Page text
--- START ---

Ray Johnson (06:03.438)
A Delaware statutory trust does that because it’s approved by the IRS. And DSTs are considered like kind property for 1031 exchange purposes. And this enables you to preserve your capital and grow it faster because you got another, in this case, $200,000 working for you. And because you can…

Dylan Silver (06:28.451)
Yeah.

Ray Johnson (06:31.906)
reinvest the full sale proceeds, correct? So there are other advantages of the DST. Number one, you can see all this gray hair. I don’t like chasing even my managers down and having them call me with this or that problem that always occurs with real estate. And I could go through a number of those, but I’ll be…

Dylan Silver (06:35.534)
Right.

Dylan Silver (06:56.802)
Yeah.

Ray Johnson (07:01.314)
parse on this particular thing, because I’ve seen a lot of problems over 30 years with real estate. so that’s the first thing that happens. You’re not managing it anymore. It’s in a trust. And what happens is you take your million dollars that you just had and you give it into the trust.

And other people do the same thing around. And my understanding is there’s over $80 billion in DSTs across the United States. And what happens is there are sponsors of these people, which we kind of think of as financial agents, but they are sponsor these. so then you can invest in these different trusts around.

Dylan Silver (07:43.853)
Mm-hmm.

Ray Johnson (07:53.094)
And there’s a big variety of property that can be there. Of course, what I had was apartments. so obviously I can invest in other apartments, but I also could split it up in mobile homes, storage units. That’s another good thing about DSTs. You can diversify into the minimum amount or the maximum amount, whatever the trust itself will allow you to do.

and one of the things that was interesting and, was you could also invest in oil producing properties because you can own the property and you’re not into the drilling side or the risky side of it. It is producing and you’re owning the property. Therefore it qualifies under the DST. And so you get good diversification opportunity with DSTs.

Dylan Silver (08:31.278)
Thank you.

Ray Johnson (08:50.582)
as well as no management, becomes passive ownership in the sense that, you don’t manage it, right? You don’t deal with tenants, maintenance or repairs or anything like that. the other thing is you have access through a DST of in institutional quality properties. It isn’t the one that maybe.

Dylan Silver (09:00.023)
Yeah.

Ray Johnson (09:19.702)

--- END ---

(Transcribed page contents)
--- START ---

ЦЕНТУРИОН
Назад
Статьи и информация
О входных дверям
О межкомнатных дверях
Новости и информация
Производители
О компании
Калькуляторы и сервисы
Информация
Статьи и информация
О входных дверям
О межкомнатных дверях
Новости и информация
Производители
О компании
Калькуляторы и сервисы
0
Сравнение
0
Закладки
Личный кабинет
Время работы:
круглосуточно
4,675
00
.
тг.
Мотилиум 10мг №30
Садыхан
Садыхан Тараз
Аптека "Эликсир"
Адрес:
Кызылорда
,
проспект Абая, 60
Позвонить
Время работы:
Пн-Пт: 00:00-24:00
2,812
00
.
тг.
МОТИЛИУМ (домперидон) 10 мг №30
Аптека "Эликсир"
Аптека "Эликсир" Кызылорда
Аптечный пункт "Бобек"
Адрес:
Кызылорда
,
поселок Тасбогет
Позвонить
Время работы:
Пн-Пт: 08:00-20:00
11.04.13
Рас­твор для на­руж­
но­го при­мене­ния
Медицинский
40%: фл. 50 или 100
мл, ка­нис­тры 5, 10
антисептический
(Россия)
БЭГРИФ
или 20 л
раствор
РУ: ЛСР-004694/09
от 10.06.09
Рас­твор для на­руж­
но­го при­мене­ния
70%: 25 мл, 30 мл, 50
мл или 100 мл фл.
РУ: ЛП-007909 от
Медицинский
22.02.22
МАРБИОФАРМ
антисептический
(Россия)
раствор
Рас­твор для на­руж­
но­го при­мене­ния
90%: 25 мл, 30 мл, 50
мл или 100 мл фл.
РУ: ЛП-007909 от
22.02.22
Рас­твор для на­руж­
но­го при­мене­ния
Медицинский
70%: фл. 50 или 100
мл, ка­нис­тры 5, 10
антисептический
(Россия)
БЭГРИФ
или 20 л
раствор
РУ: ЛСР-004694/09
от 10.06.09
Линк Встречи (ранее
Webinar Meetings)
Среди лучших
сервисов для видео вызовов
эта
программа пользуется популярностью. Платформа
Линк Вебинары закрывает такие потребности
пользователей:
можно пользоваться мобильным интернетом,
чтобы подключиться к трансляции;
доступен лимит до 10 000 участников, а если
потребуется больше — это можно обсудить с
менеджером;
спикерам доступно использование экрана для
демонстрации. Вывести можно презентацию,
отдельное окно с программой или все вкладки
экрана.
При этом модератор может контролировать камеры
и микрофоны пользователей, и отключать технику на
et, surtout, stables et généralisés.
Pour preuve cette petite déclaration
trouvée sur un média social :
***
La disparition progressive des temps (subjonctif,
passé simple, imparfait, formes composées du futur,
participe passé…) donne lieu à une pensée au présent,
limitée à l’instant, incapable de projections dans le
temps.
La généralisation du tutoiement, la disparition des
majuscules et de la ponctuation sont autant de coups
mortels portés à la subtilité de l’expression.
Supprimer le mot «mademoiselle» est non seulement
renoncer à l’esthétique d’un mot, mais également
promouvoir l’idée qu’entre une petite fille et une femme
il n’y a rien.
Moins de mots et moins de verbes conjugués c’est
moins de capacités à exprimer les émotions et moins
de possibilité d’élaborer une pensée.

--- END ---

What this exercise asks
a. Return the part of the Delaware statutory trust transcript that begins at the words "Dylan Silver (06:28.451)" and stops after the words "Ray Johnson (07:01.314)".
b. Retype the records from their first line through the line that contains "La généralisation du", including that line.

Activity answers
a.
Dylan Silver (06:28.451)
Yeah.

Ray Johnson (06:31.906)
reinvest the full sale proceeds, correct? So there are other advantages of the DST. Number one, you can see all this gray hair. I don’t like chasing even my managers down and having them call me with this or that problem that always occurs with real estate. And I could go through a number of those, but I’ll be…

Dylan Silver (06:35.534)
Right.

Dylan Silver (06:56.802)
Yeah.

Ray Johnson (07:01.314)

b.
ЦЕНТУРИОН
Назад
Статьи и информация
О входных дверям
О межкомнатных дверях
Новости и информация
Производители
О компании
Калькуляторы и сервисы
Информация
Статьи и информация
О входных дверям
О межкомнатных дверях
Новости и информация
Производители
О компании
Калькуляторы и сервисы
0
Сравнение
0
Закладки
Личный кабинет
Время работы:
круглосуточно
4,675
00
.
тг.
Мотилиум 10мг №30
Садыхан
Садыхан Тараз
Аптека "Эликсир"
Адрес:
Кызылорда
,
проспект Абая, 60
Позвонить
Время работы:
Пн-Пт: 00:00-24:00
2,812
00
.
тг.
МОТИЛИУМ (домперидон) 10 мг №30
Аптека "Эликсир"
Аптека "Эликсир" Кызылорда
Аптечный пункт "Бобек"
Адрес:
Кызылорда
,
поселок Тасбогет
Позвонить
Время работы:
Пн-Пт: 08:00-20:00
11.04.13
Рас­твор для на­руж­
но­го при­мене­ния
Медицинский
40%: фл. 50 или 100
мл, ка­нис­тры 5, 10
антисептический
(Россия)
БЭГРИФ
или 20 л
раствор
РУ: ЛСР-004694/09
от 10.06.09
Рас­твор для на­руж­
но­го при­мене­ния
70%: 25 мл, 30 мл, 50
мл или 100 мл фл.
РУ: ЛП-007909 от
Медицинский
22.02.22
МАРБИОФАРМ
антисептический
(Россия)
раствор
Рас­твор для на­руж­
но­го при­мене­ния
90%: 25 мл, 30 мл, 50
мл или 100 мл фл.
РУ: ЛП-007909 от
22.02.22
Рас­твор для на­руж­
но­го при­мене­ния
Медицинский
70%: фл. 50 или 100
мл, ка­нис­тры 5, 10
антисептический
(Россия)
БЭГРИФ
или 20 л
раствор
РУ: ЛСР-004694/09
от 10.06.09
Линк Встречи (ранее
Webinar Meetings)
Среди лучших
сервисов для видео вызовов
эта
программа пользуется популярностью. Платформа
Линк Вебинары закрывает такие потребности
пользователей:
можно пользоваться мобильным интернетом,
чтобы подключиться к трансляции;
доступен лимит до 10 000 участников, а если
потребуется больше — это можно обсудить с
менеджером;
спикерам доступно использование экрана для
демонстрации. Вывести можно презентацию,
отдельное окно с программой или все вкладки
экрана.
При этом модератор может контролировать камеры
и микрофоны пользователей, и отключать технику на
et, surtout, stables et généralisés.
Pour preuve cette petite déclaration
trouvée sur un média social :
***
La disparition progressive des temps (subjonctif,
passé simple, imparfait, formes composées du futur,
participe passé…) donne lieu à une pensée au présent,
limitée à l’instant, incapable de projections dans le
temps.
La généralisation du tutoiement, la disparition des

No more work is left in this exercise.